TC: What sort of perspective do you think you’ll bring to classes given that you’re planning to retire?

JH: It’s not only that I’m planning to retire, I’ve signed a paper. By the time I officially retire, I’ll be 83 years old, which may be a bit old in any case.

I think it makes a great class because [the students] see the world from an entirely different perspective. Not everybody on the faculty now actually remembers Pearl Harbor very well or did his first political activity for Dwight Eisenhower in [1952]. I teach a course that’s political strategy. I have a historical perspective. Like some others, I see America in 30-year cycles, that we had a cycle of the progressives in 1900, and the New Deal in the 1930s, then the revolutions of the [1960s]. The book I’m writing talks about five revolutions, including the women’s revolution.

Then most people say nothing new happened with Clinton. I say this was a great revolution when the new left took over the Democratic Party and moved far to the right, and when the Goldwater [faction] took over the Republican Party and moved it far to the right, so we’ve had essentially an extremely conservative, undemocratic 30 years.

You have these sorts of cultural issues. People like Brodhead—who was born in 1947, the same year as [Mitt] Romney and Hillary [Clinton]—these people are reliving their youth on the cultural issues, but on economic issues they were and are very conservative.

If you believe in the cycles, this too will pass. If you were born in 1947, you’re going to be 69 years old next year, and you too are moving towards retirement. The people who are going to be in the cycle from 2020 to 2050 are basically people born in the 1980s, who’s formative years were the rather wild economic times of the 1990s, of Bill [Clinton] and [George W.] Bush, and then the crash in 2007 and then the rather unsatisfactory results since. They’re going to be much more pro-old left, and there’s going to be a change in policy.

What I tell the students in the course is, “You’re going to be the ruling class in 30 years.” What the class should do is give you a sense of, “This too will pass.” The world that you are used to is not what it will be when you come to power, and you need to look at things with great perspective. If you want to make change, then you’re part of that change.

TC: How are you hoping the class will go when you get back to campus?

JH: I’m hoping that I’ll come back in January and it will be a course like any course. Normally, the course gets decent enrollment in presidential years, and there will be people coming in basically interested in this election, interested in what’s going to be a different thesis about the world they grew up in, the world they were born in.

The last time I was teaching Bill Clinton was a useful person to Duke students because he taught them about facts of life that they had never heard before. Your generation is too young to have learned anything about [Monica] Lewinsky and the like. And Bush is beginning to fade with you.

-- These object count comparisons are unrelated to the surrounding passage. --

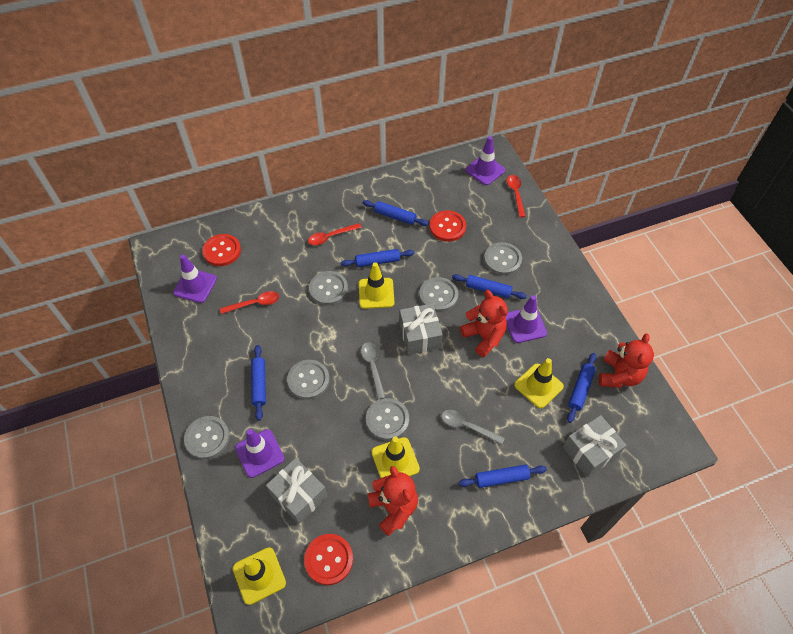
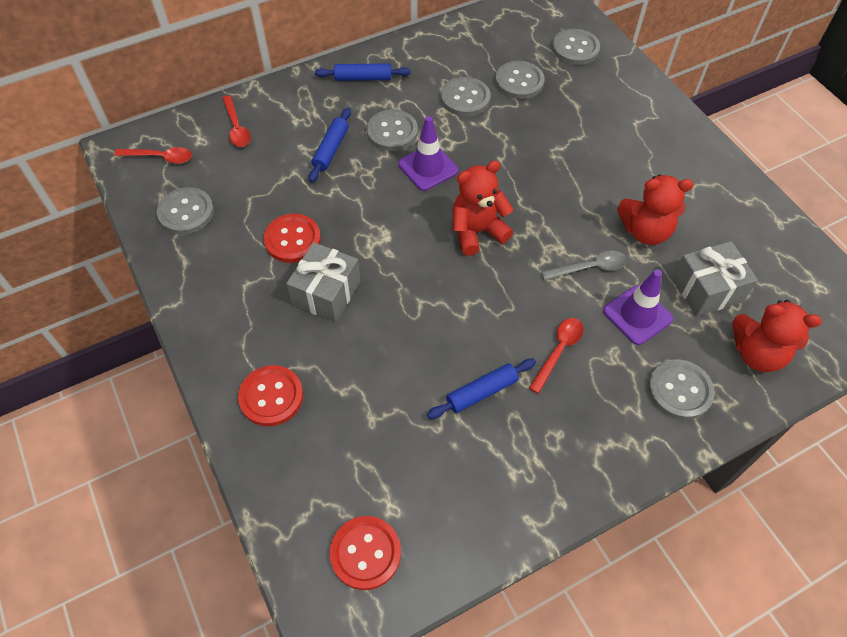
blue rolling pin: 6 -> 3
grey gift: 3 -> 2
grey spoon: 2 -> 1
purple traffic cone: 4 -> 2
yellow traffic cone: 4 -> 0

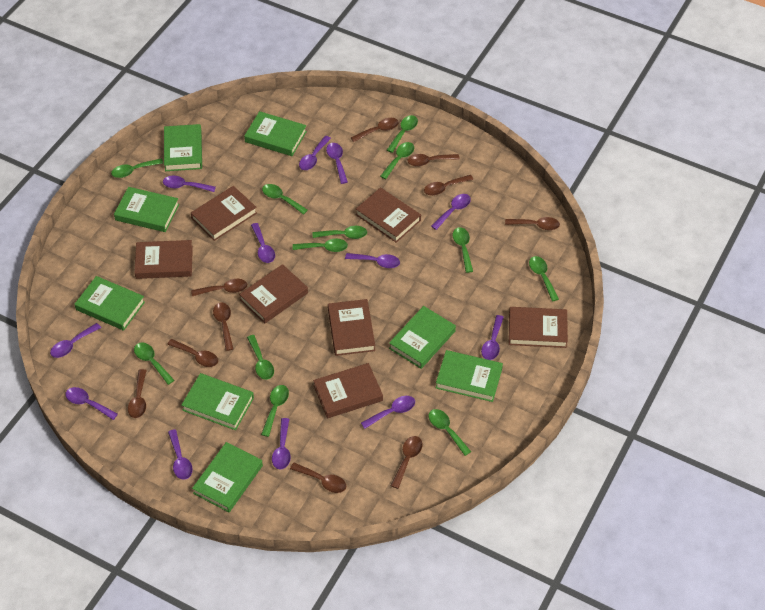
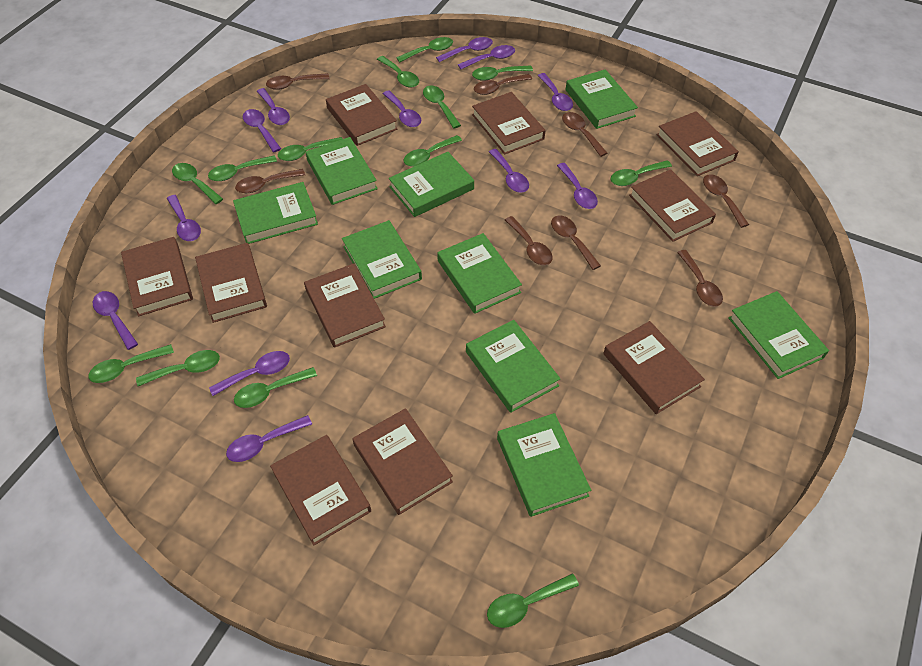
brown book: 7 -> 10
brown spoon: 10 -> 8
green book: 8 -> 9
green spoon: 12 -> 13

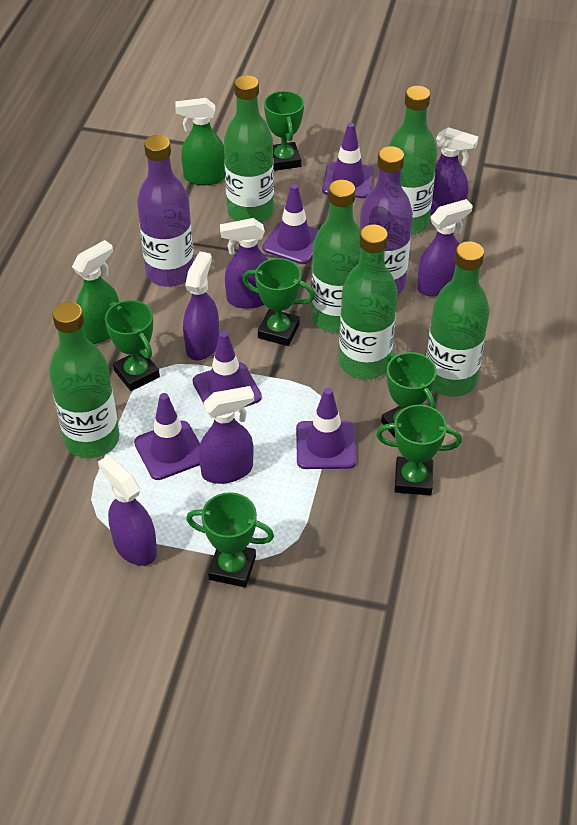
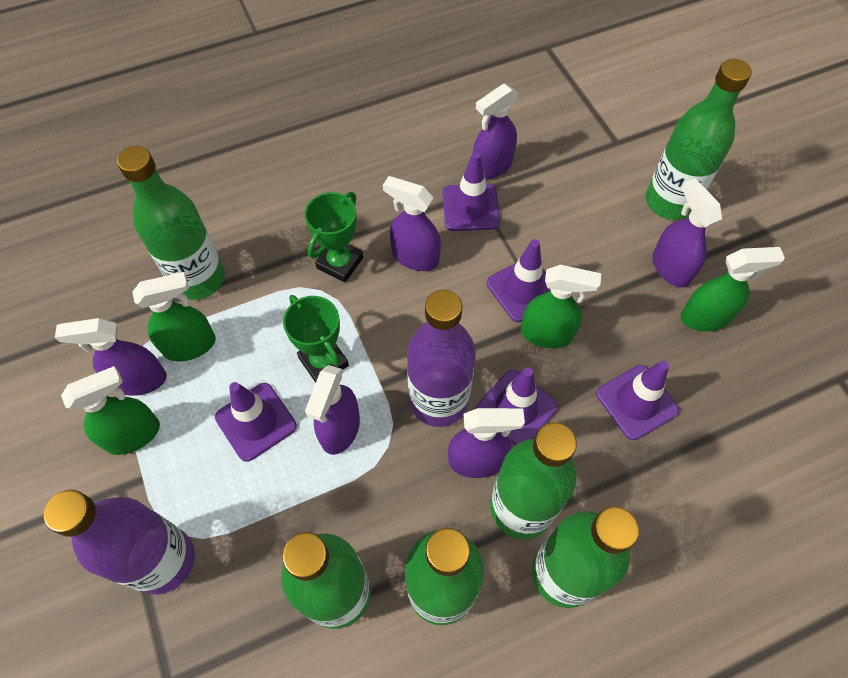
green spray bottle: 2 -> 4
green trophy: 6 -> 2

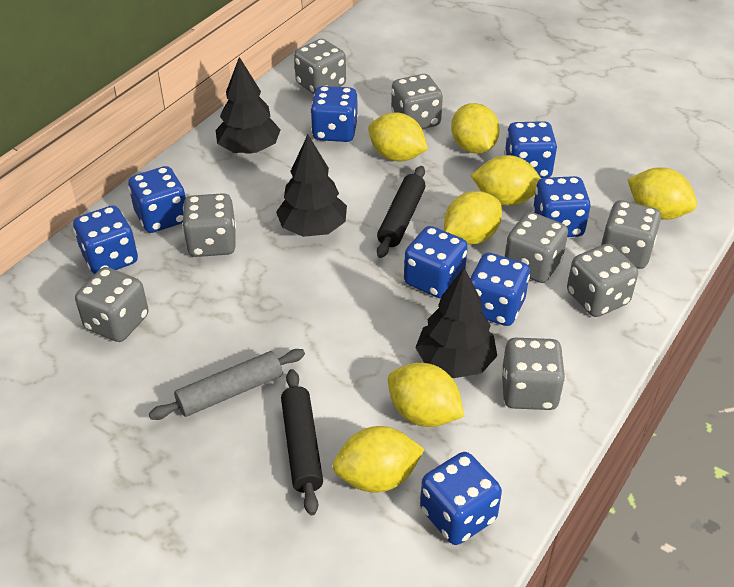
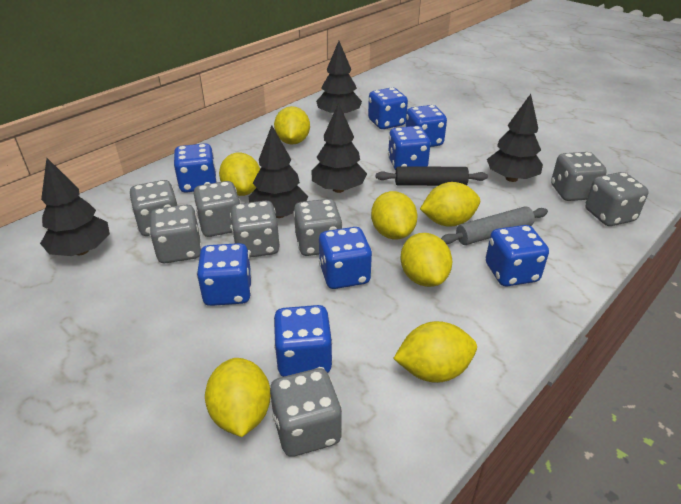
black rolling pin: 2 -> 1
black tree: 3 -> 5

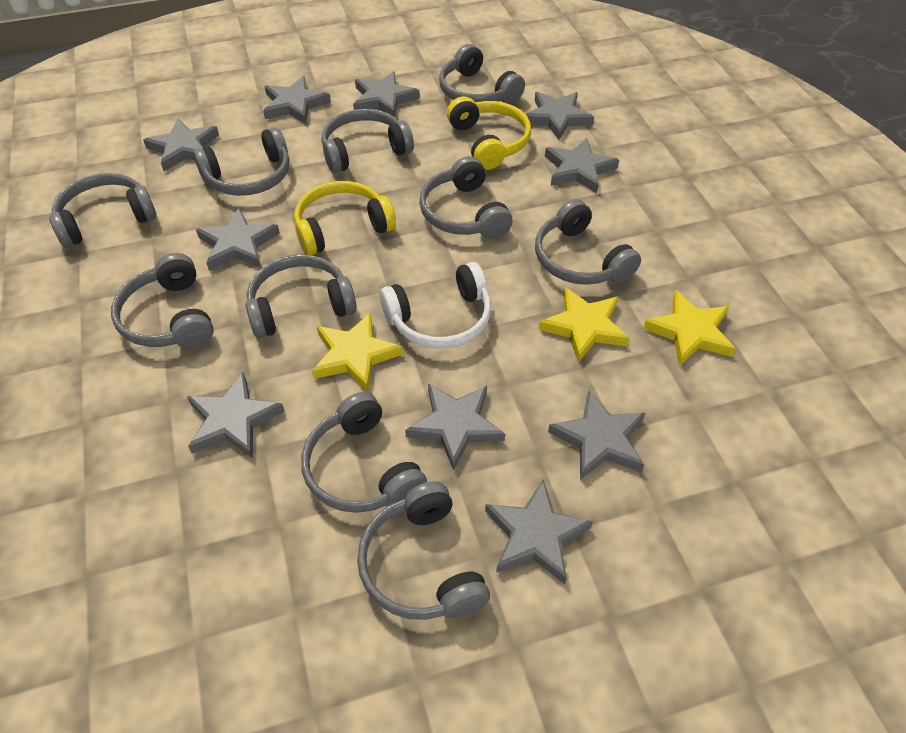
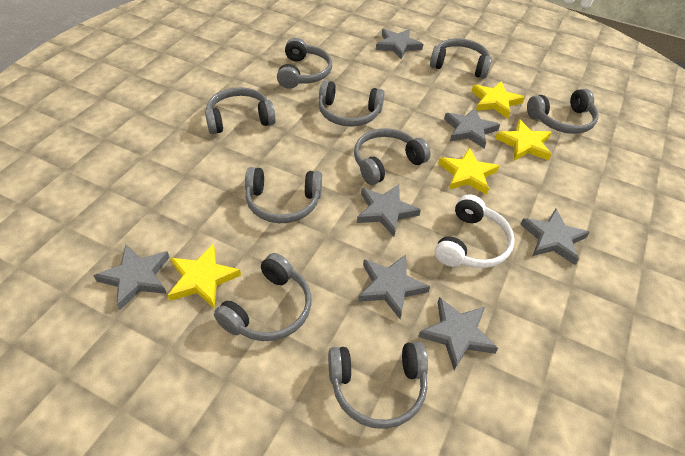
grey headphones: 10 -> 9
grey star: 10 -> 7
yellow headphones: 2 -> 0
yellow star: 3 -> 4

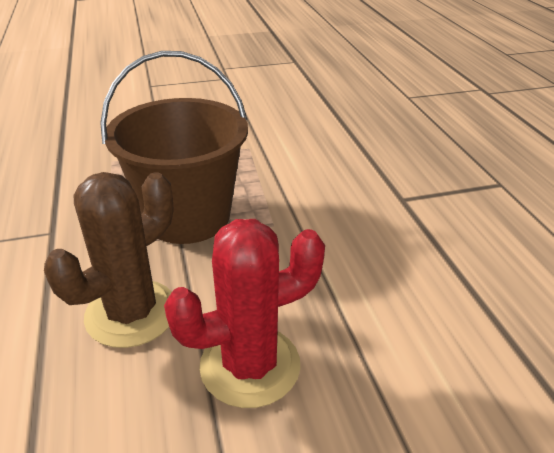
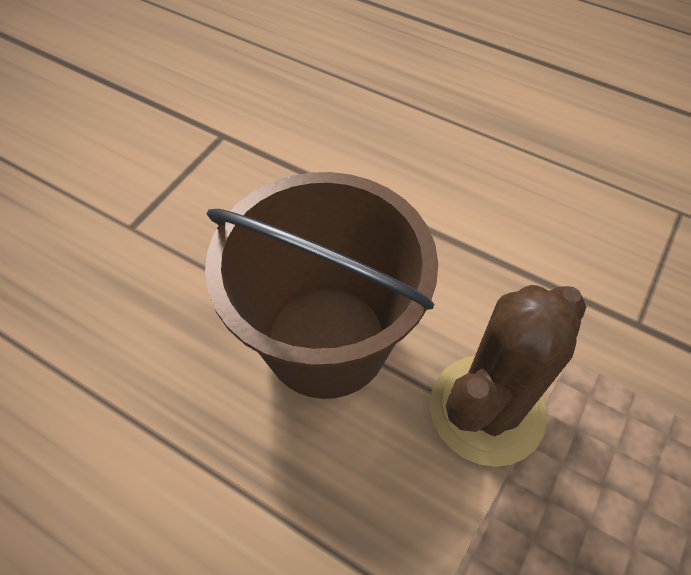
red cactus: 1 -> 0

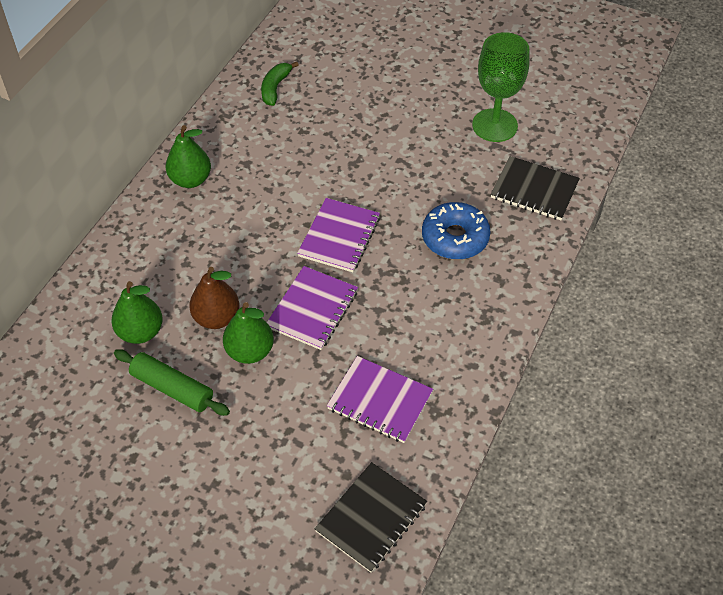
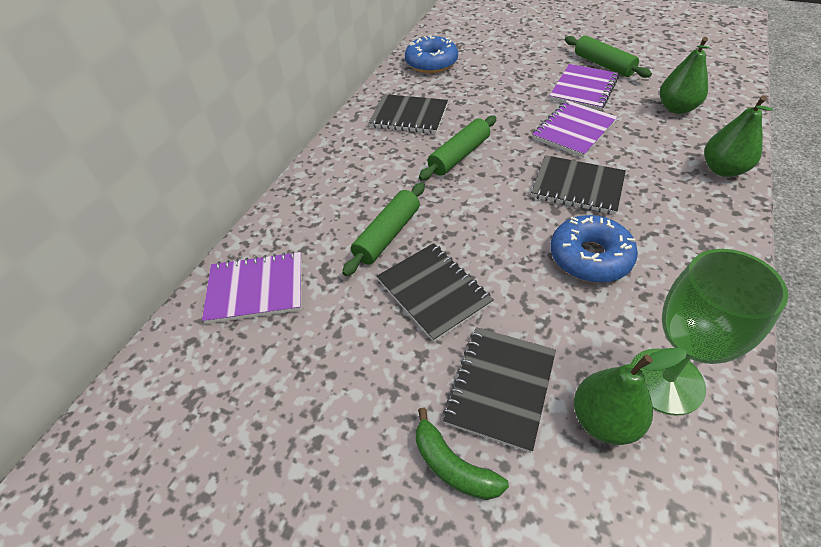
black notebook: 2 -> 4
blue donut: 1 -> 2
brown pear: 1 -> 0
green rolling pin: 1 -> 3

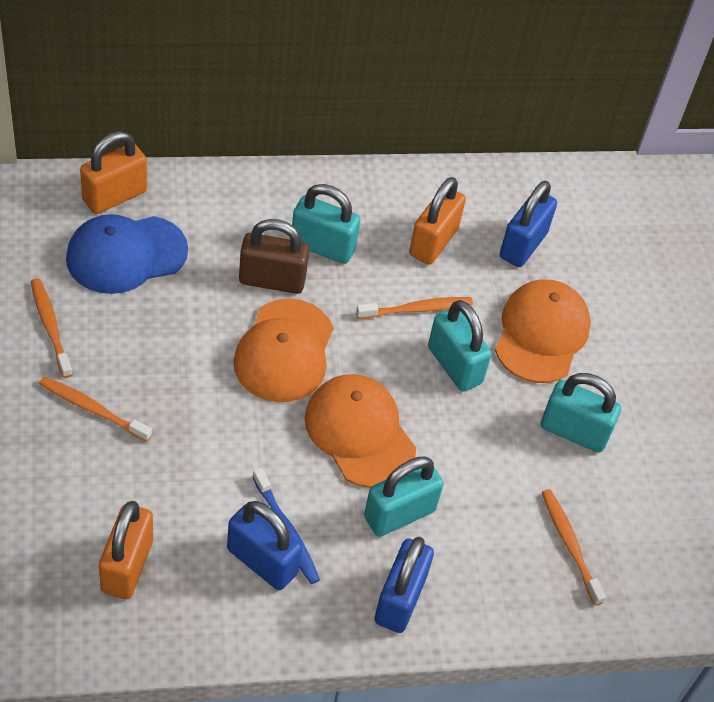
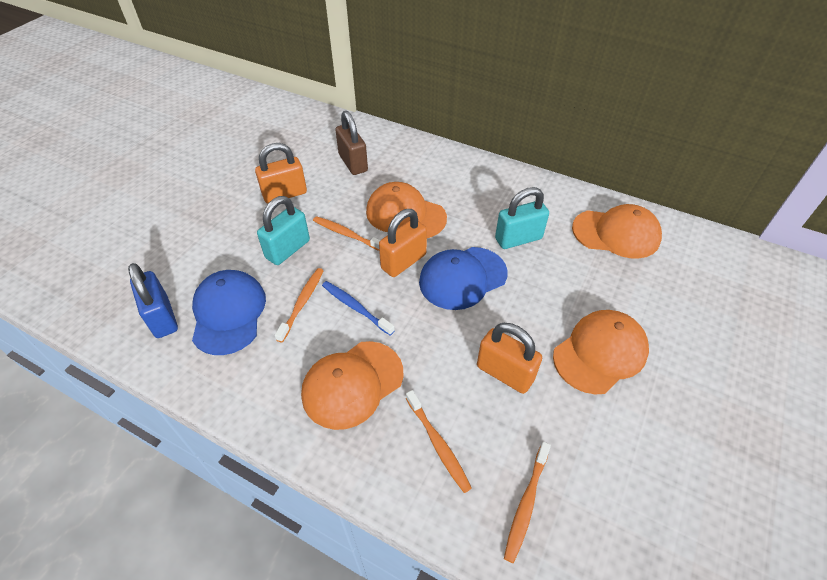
blue cap: 1 -> 2
blue padlock: 3 -> 1
orange cap: 3 -> 4
turquoise padlock: 4 -> 2

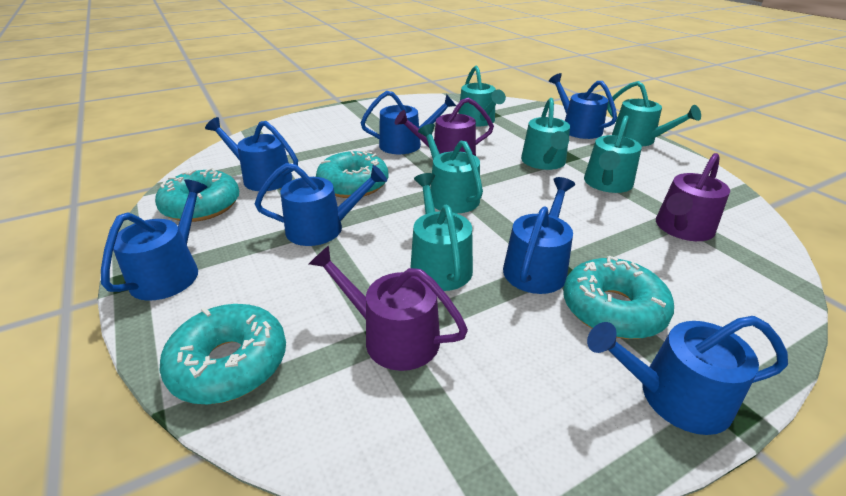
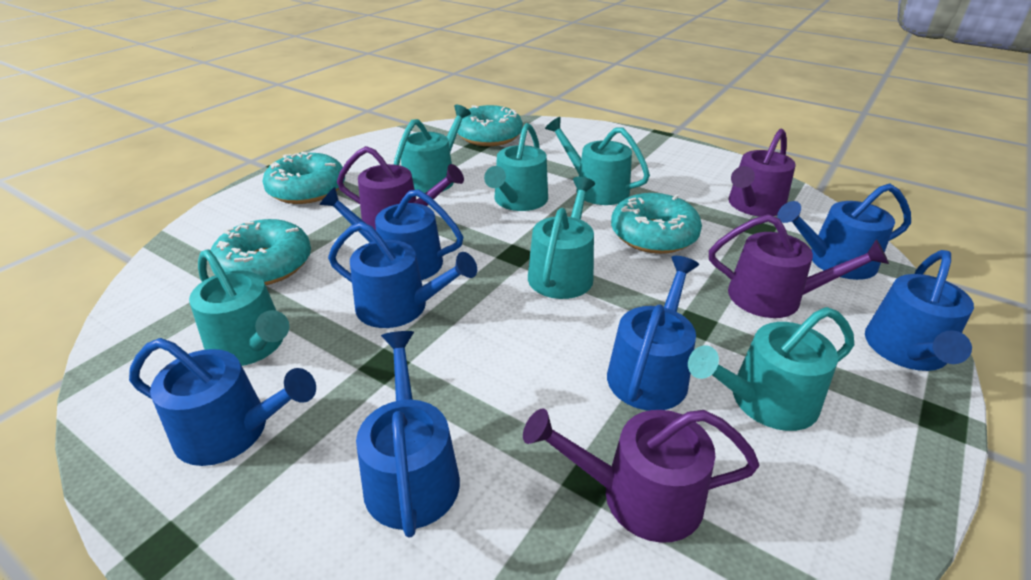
purple watering can: 3 -> 4

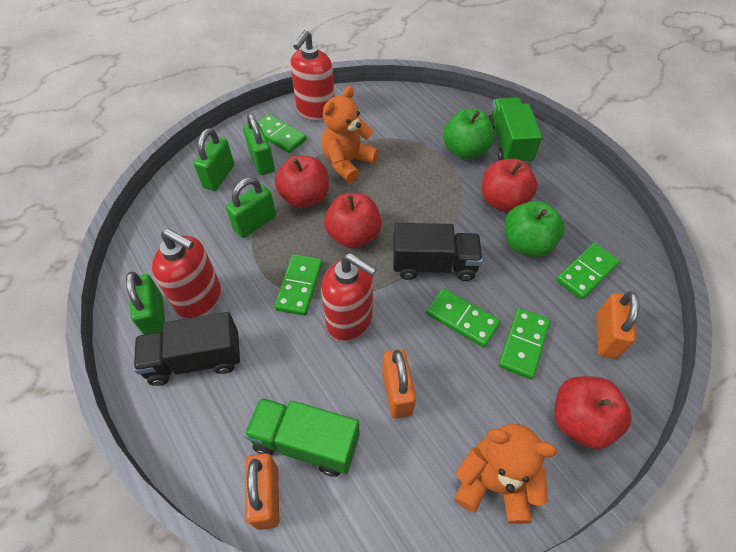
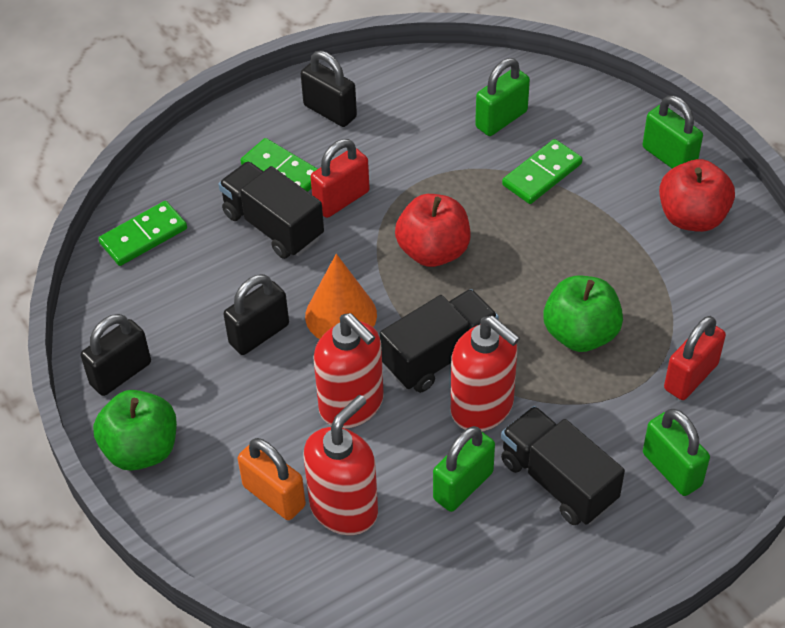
black padlock: 0 -> 3
black truck: 2 -> 3
green domino: 5 -> 3
green truck: 2 -> 0
orange cone: 0 -> 1
orange padlock: 3 -> 1
orange teddy bear: 2 -> 0
red apple: 4 -> 2
red padlock: 0 -> 2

So the world you take for granted because it’s the only world you know is going to change, partly because because the Vietnam generation that has dominated the last 30 years will be gone by 2020. A new generation is going to come up who was formed in the chaos that led to 2007 and 2008. The thesis of the course is that the decisive elements when you’re in your 20s often have impacts 30 years later. That’s why there tends to be a 30 year cycle. So this is what I’m writing about, this is what I like to teach. I like talking it out with students, and I like getting feedback.

I don’t want any discussion of racism one way or the other, people praising me or not praising me. It’s not the subject of the course.